## Aim of the exercise
Show every line of the records that contains the string "pose".

── Records ──

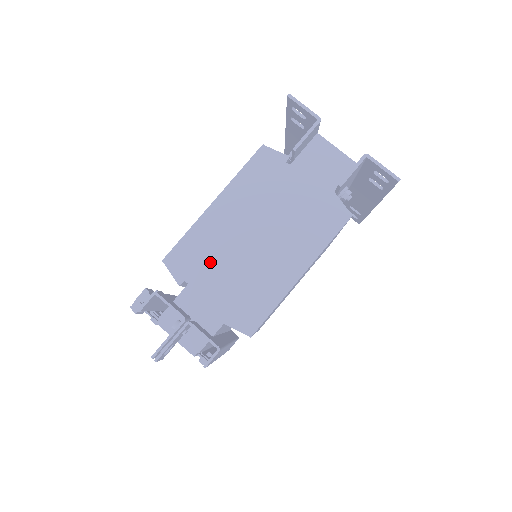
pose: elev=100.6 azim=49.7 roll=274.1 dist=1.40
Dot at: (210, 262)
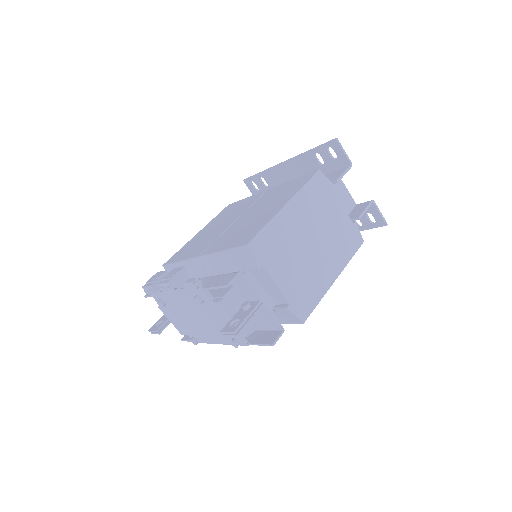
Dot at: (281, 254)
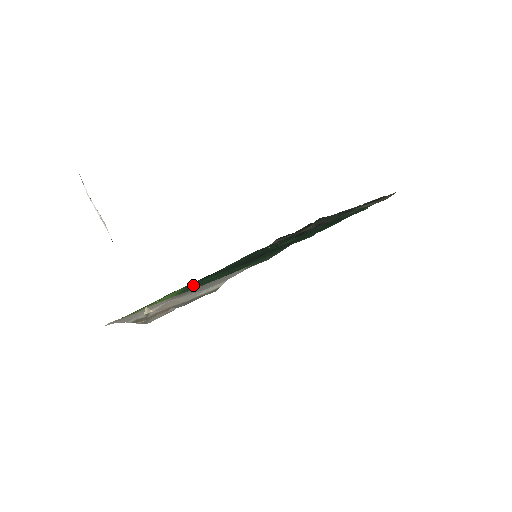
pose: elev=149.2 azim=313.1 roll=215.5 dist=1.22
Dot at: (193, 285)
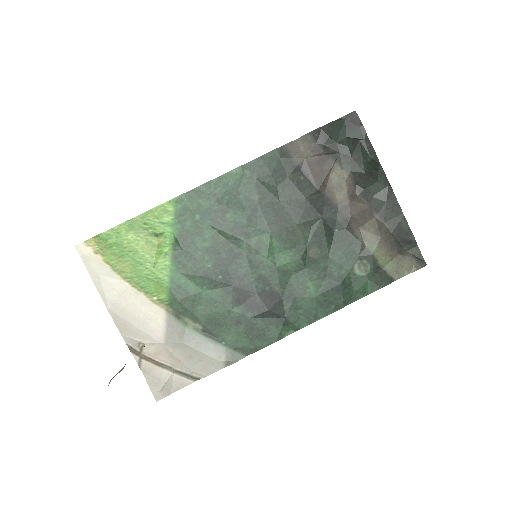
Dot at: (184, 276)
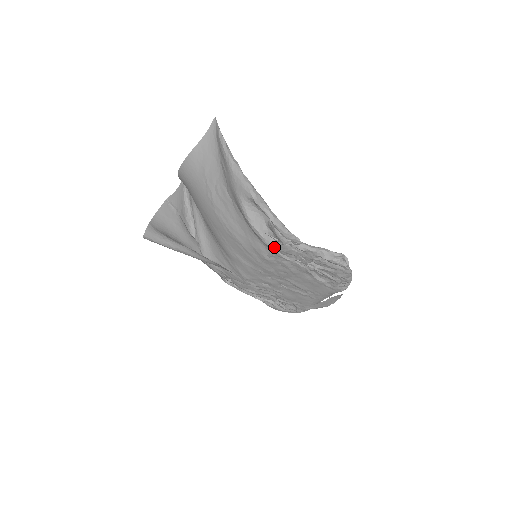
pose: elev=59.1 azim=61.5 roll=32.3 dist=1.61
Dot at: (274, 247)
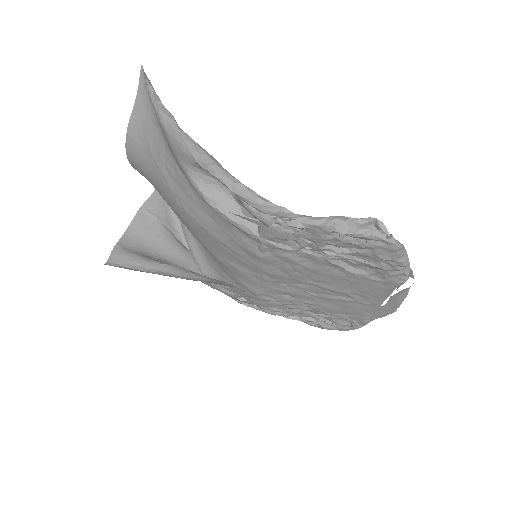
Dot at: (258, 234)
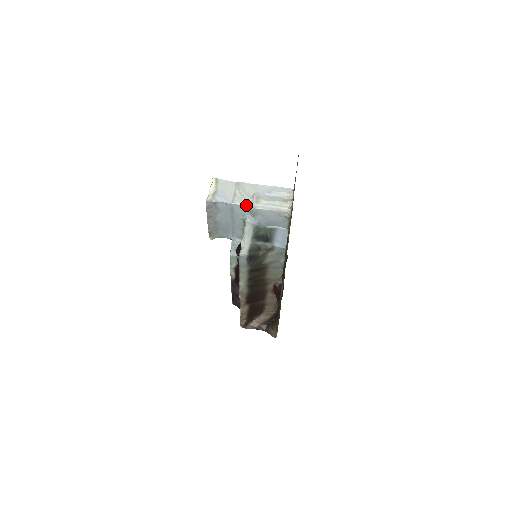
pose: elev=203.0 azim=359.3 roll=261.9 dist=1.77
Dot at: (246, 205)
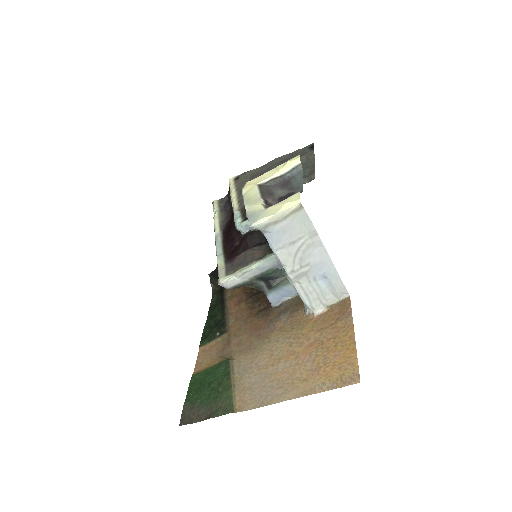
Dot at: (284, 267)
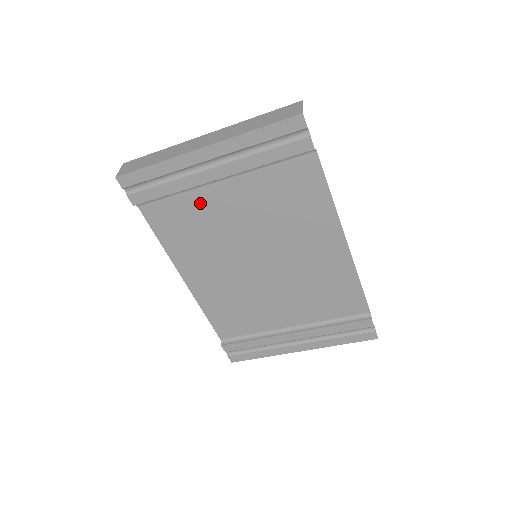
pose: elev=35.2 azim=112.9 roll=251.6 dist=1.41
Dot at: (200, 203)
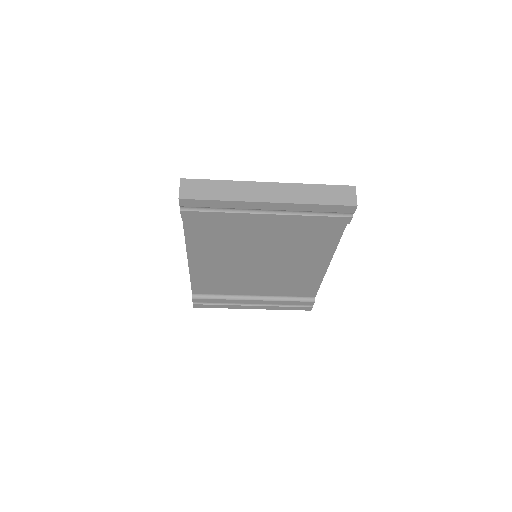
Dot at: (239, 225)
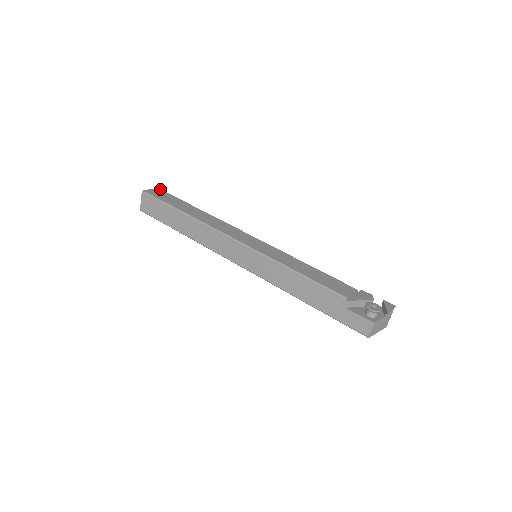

───
── Records ──

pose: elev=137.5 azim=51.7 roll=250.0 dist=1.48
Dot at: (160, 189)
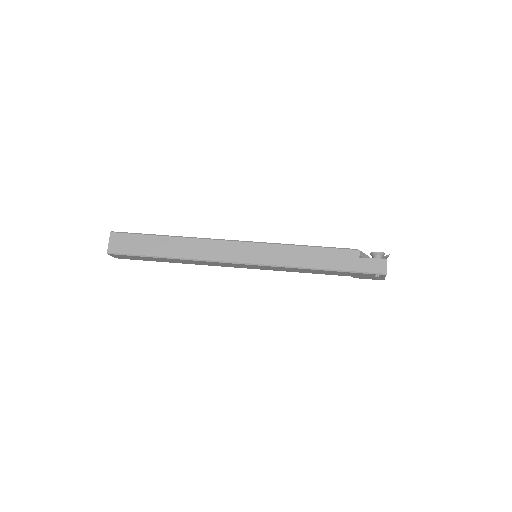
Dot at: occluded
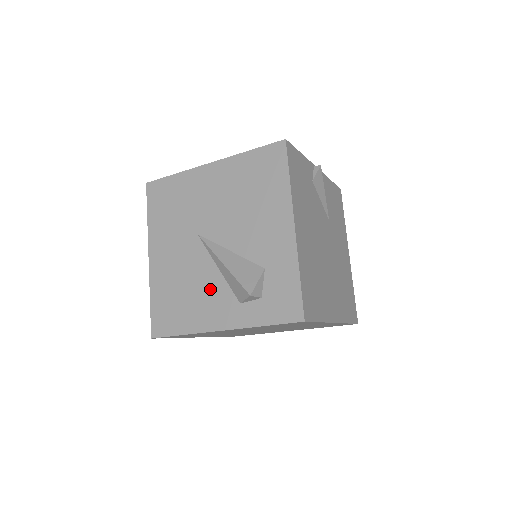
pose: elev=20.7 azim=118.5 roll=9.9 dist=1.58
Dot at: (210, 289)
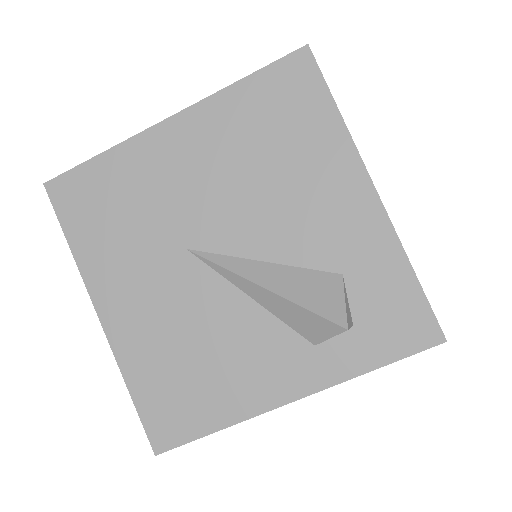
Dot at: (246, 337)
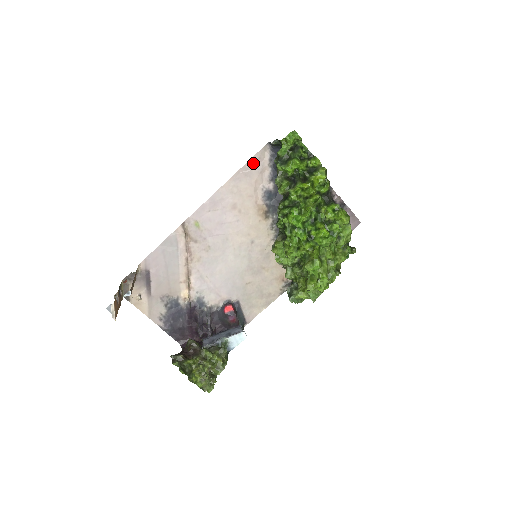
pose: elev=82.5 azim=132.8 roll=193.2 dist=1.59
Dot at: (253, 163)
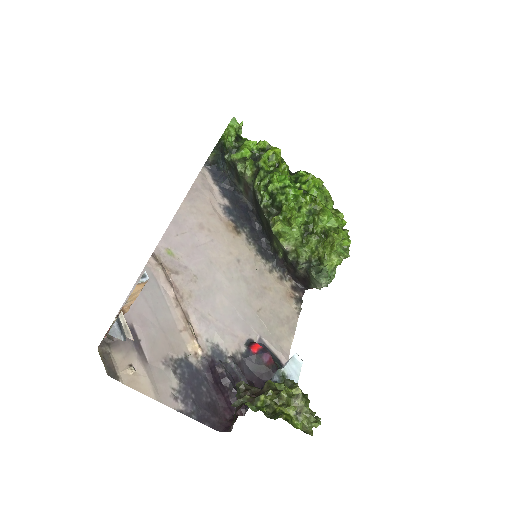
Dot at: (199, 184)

───
── Records ──

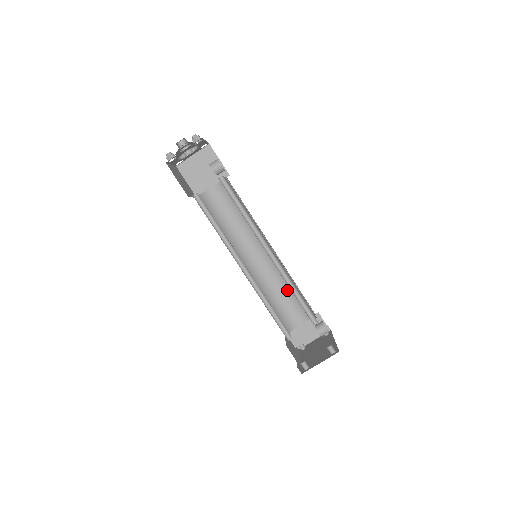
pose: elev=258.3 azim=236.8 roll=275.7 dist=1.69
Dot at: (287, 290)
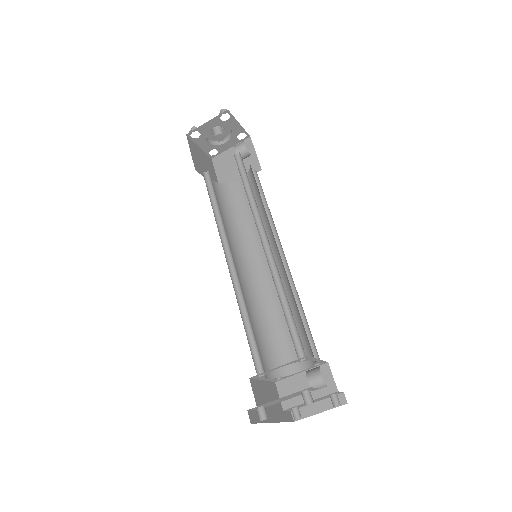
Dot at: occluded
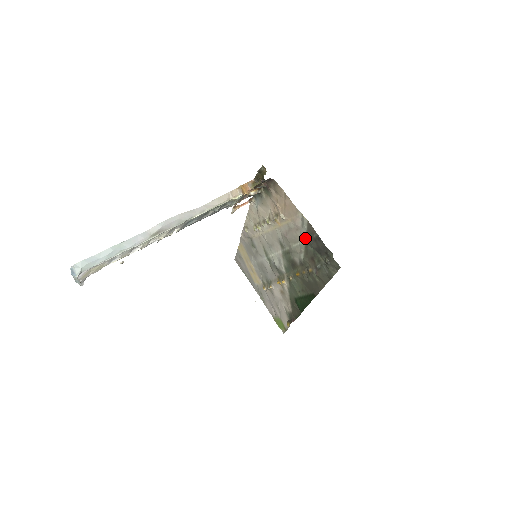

───

## The solution
pose: elev=100.6 azim=49.7 roll=274.1 dist=1.40
pose: elev=149.2 azim=313.1 roll=215.5 dist=1.22
pose: elev=59.1 azim=61.5 roll=32.3 dist=1.61
pose: elev=203.0 azim=359.3 roll=261.9 dist=1.77
pose: elev=35.2 azim=112.9 roll=251.6 dist=1.41
pose: elev=137.5 azim=51.7 roll=250.0 dist=1.48
pose: elev=20.7 azim=118.5 roll=9.9 dist=1.58
pose: elev=82.5 azim=132.8 roll=193.2 dist=1.59
pose: elev=258.3 azim=236.8 roll=275.7 dist=1.69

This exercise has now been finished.